WHAT IS EXPECTED:
Update the entries below by changing "top-left" to "upper-left" and keeping everything else unchanged, and leave the pictures out of your answer.

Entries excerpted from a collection
━━━━━━━━━━━━━━━━━━━━

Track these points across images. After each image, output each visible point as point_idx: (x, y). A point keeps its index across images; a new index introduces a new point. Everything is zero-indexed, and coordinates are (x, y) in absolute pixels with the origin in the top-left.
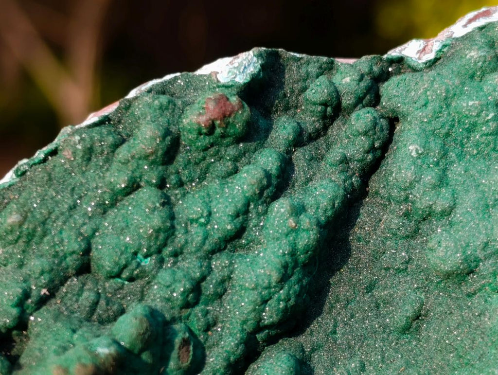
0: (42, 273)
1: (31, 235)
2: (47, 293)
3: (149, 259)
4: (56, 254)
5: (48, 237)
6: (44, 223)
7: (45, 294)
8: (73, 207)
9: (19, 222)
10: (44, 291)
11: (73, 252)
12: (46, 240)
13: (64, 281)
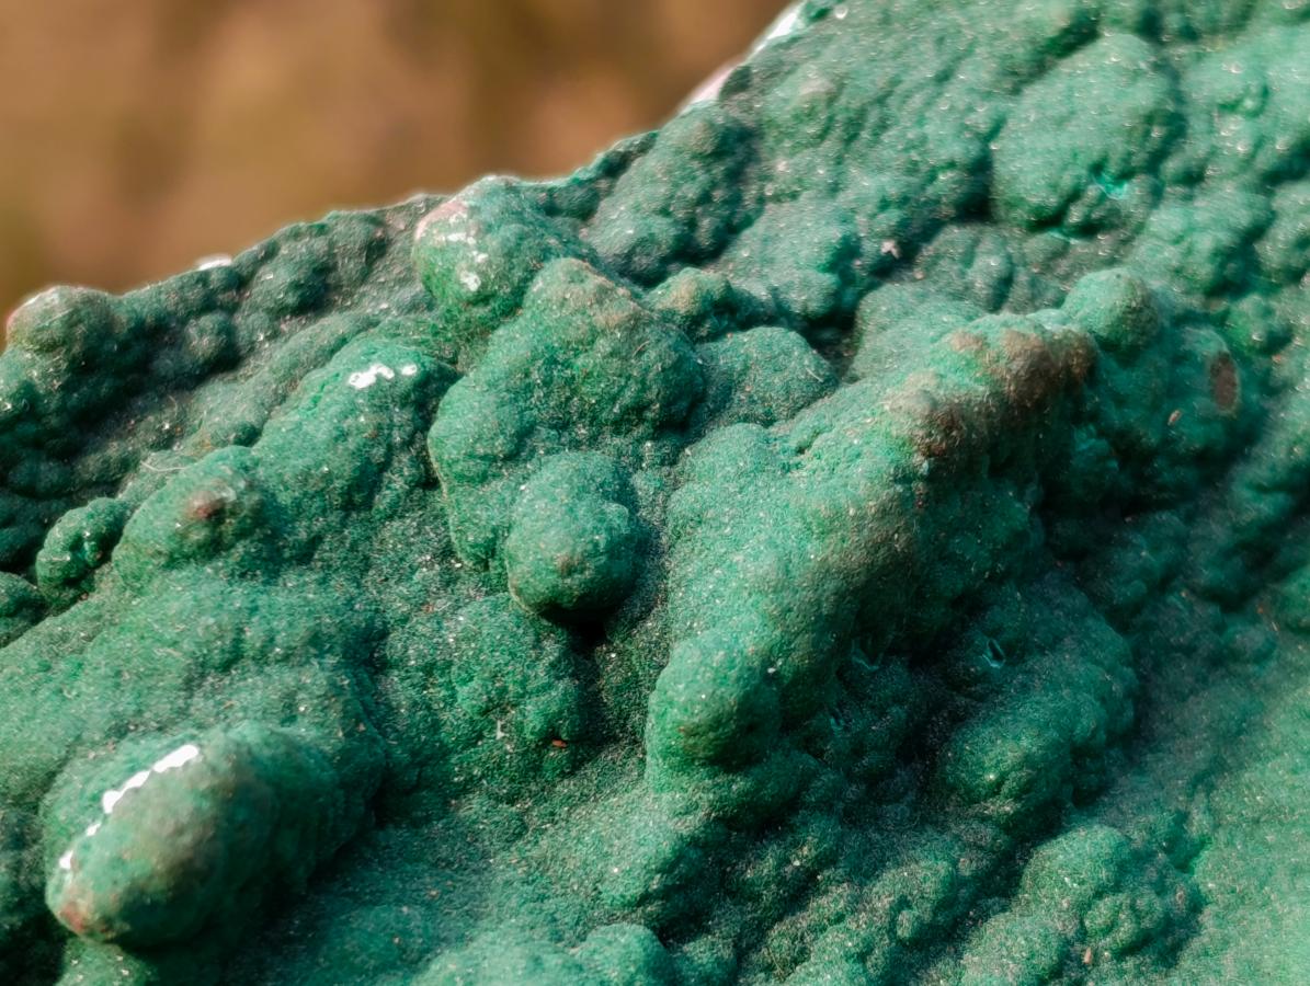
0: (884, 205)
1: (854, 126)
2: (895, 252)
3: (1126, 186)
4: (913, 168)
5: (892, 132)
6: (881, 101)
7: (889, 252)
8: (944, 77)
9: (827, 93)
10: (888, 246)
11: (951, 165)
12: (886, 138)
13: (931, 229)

━━━━━━━━━━━━━━━━━━━━

RESPONSE TO THIS EXERCISE:
Track these points across images. After each image, output each visible point as point_idx: (x, y). A point keeps its index across images; a new index introduces a new point. Everything is zero-indexed, and coordinates are (x, y) in absolute pixels with the origin in the upper-left.
0: (42, 273)
1: (31, 235)
2: (47, 293)
3: (149, 259)
4: (56, 254)
5: (48, 237)
6: (44, 223)
7: (45, 294)
8: (73, 207)
9: (19, 222)
10: (44, 291)
11: (73, 252)
12: (46, 240)
13: (64, 281)
0: (884, 205)
1: (854, 126)
2: (895, 252)
3: (1126, 186)
4: (913, 168)
5: (892, 132)
6: (881, 101)
7: (889, 252)
8: (944, 77)
9: (827, 93)
10: (888, 246)
11: (951, 165)
12: (886, 138)
13: (931, 229)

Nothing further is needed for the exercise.